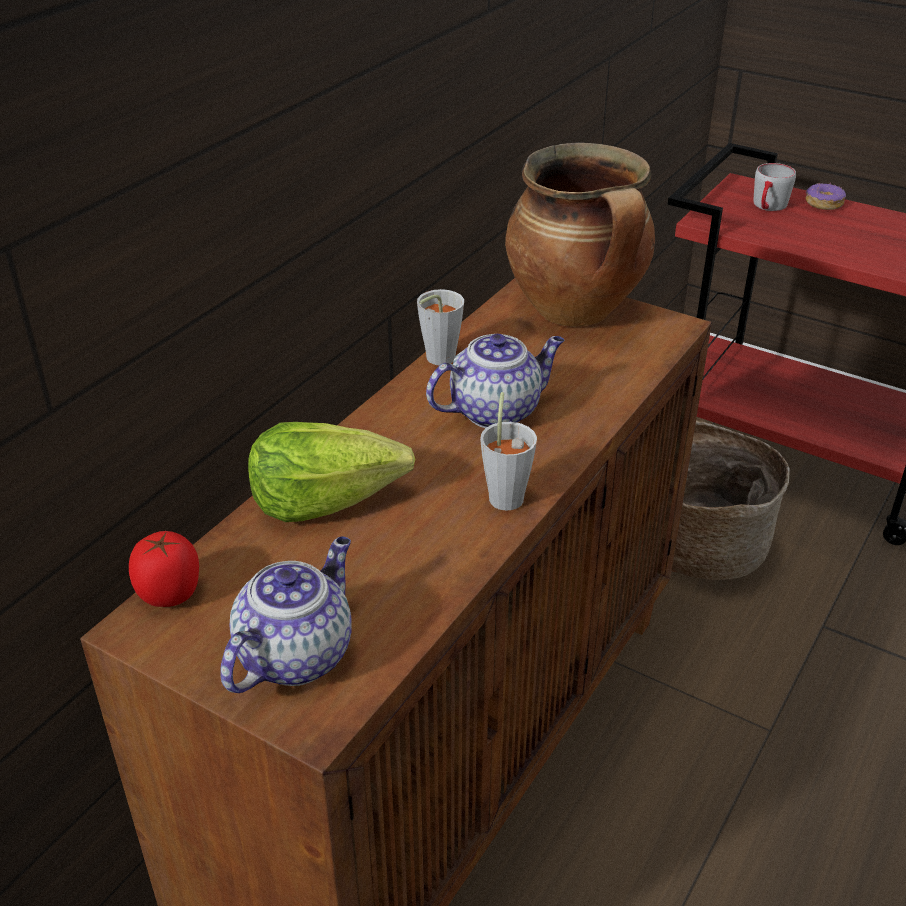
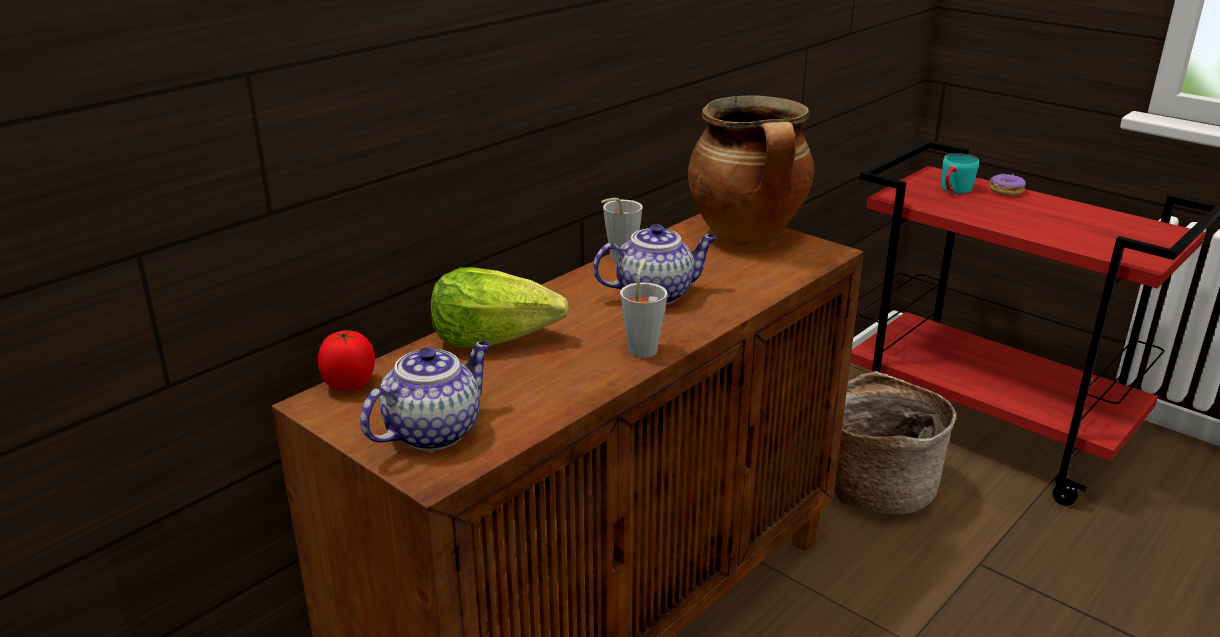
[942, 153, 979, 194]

* * *

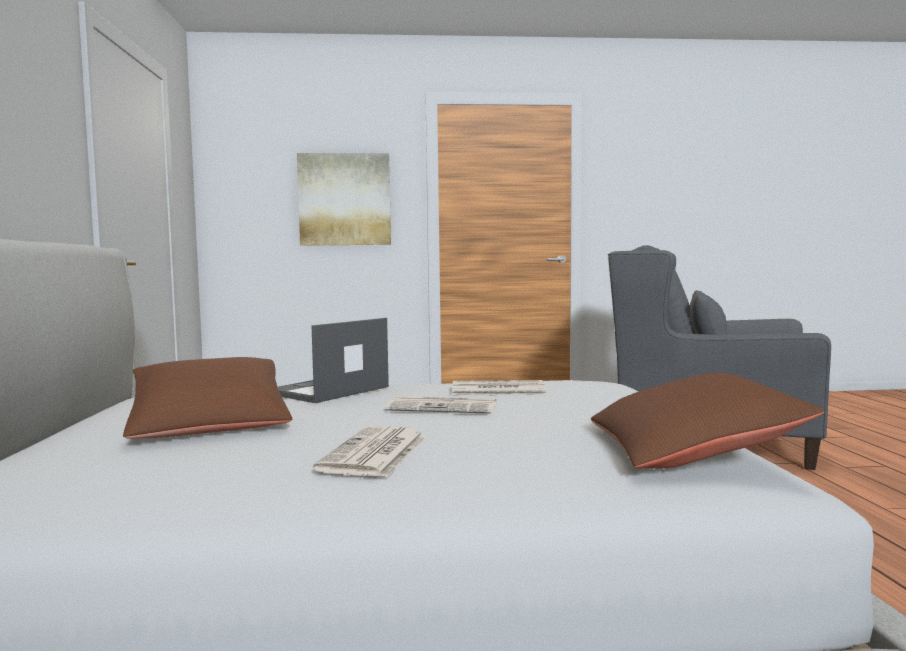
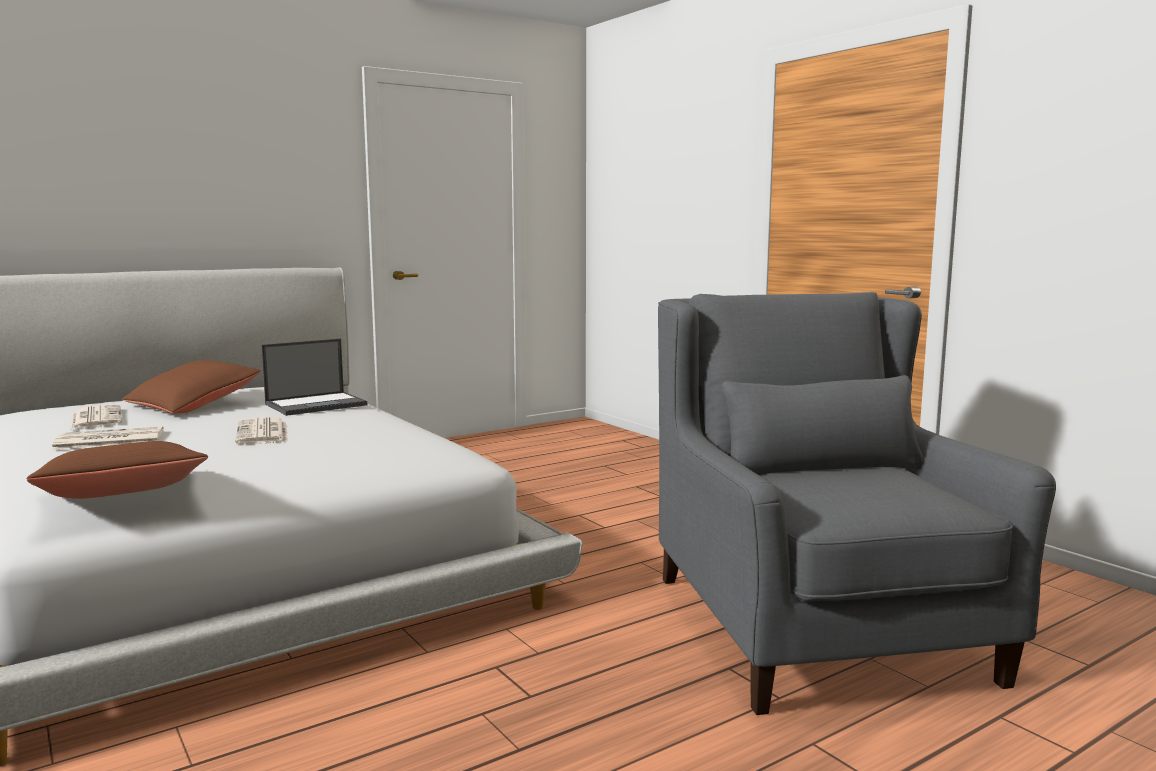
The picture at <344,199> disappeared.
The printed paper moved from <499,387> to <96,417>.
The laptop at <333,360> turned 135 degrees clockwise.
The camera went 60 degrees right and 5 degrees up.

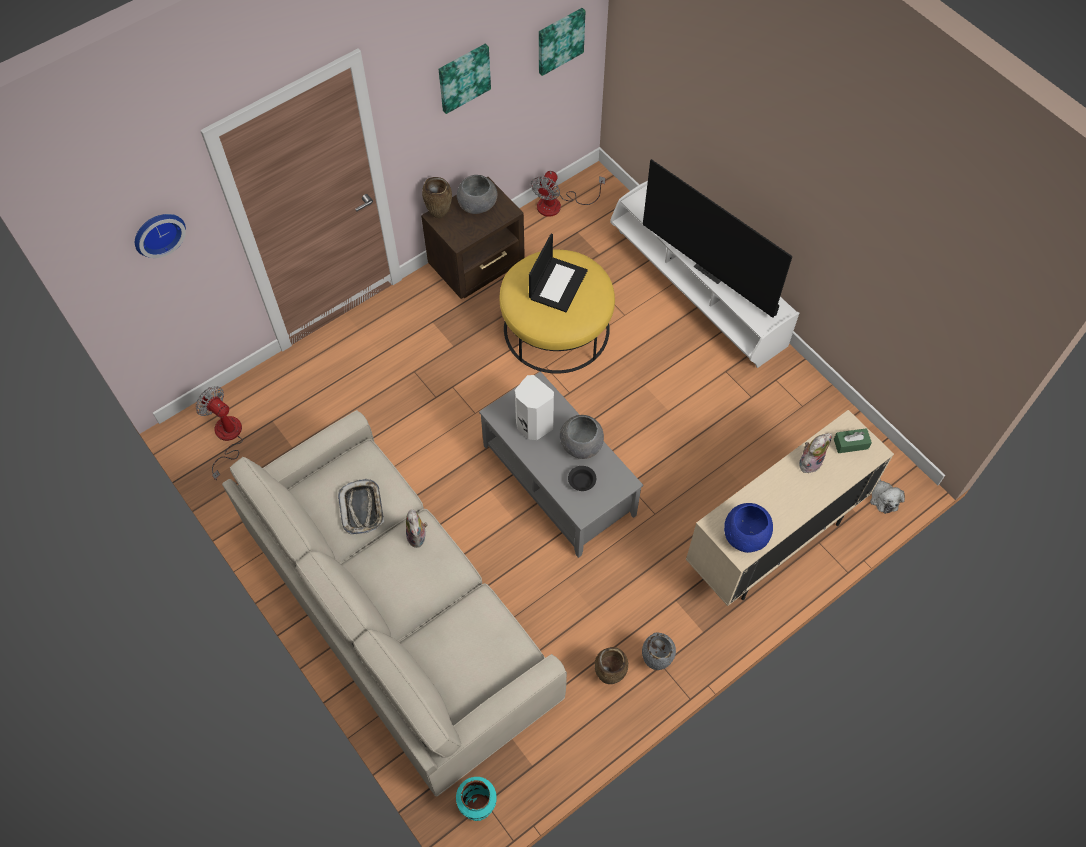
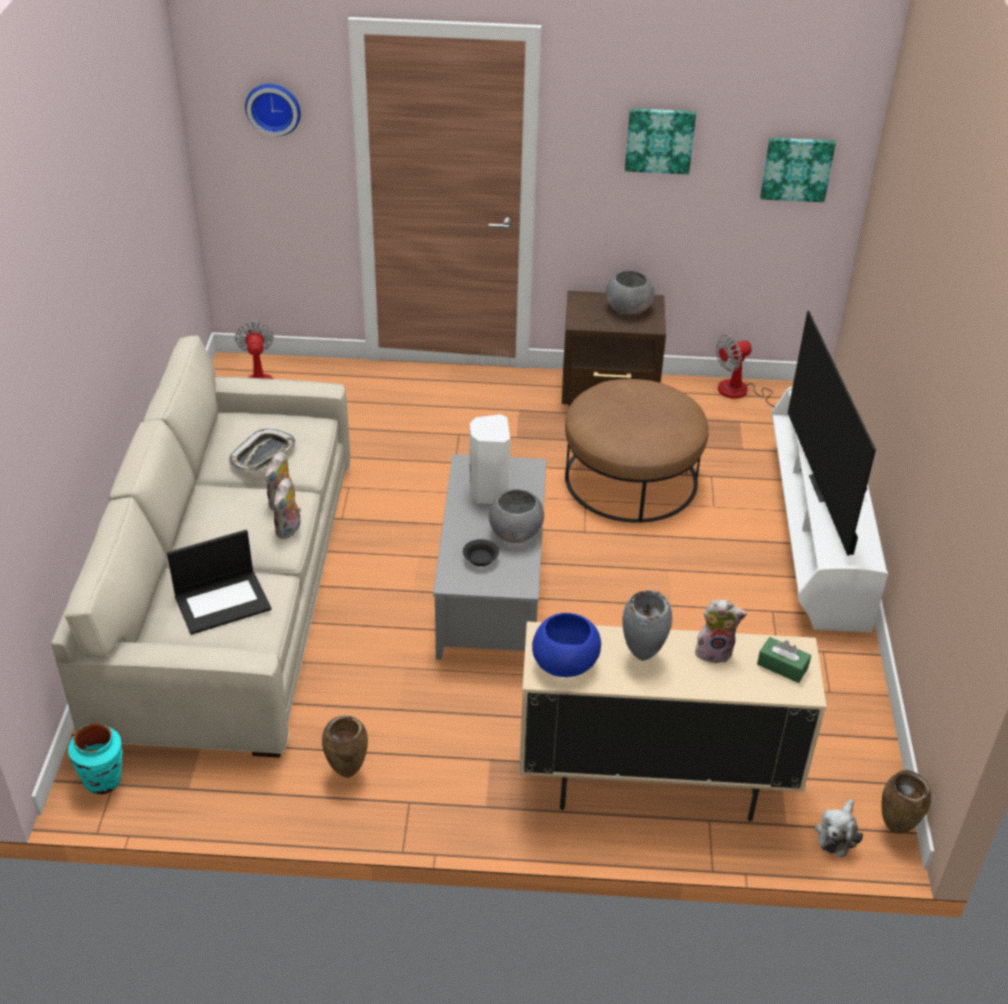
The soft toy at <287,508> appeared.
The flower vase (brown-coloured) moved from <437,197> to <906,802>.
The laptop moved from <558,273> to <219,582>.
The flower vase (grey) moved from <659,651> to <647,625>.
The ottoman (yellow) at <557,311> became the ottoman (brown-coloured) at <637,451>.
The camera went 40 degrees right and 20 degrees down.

▸ **What you have to do**
All lines in the data above from the one with "The picture at <344,199> disappeared." through the one with "The laptop at" must be repeated exactly, and no others.

▸ **Task answer**
The picture at <344,199> disappeared.
The printed paper moved from <499,387> to <96,417>.
The laptop at <333,360> turned 135 degrees clockwise.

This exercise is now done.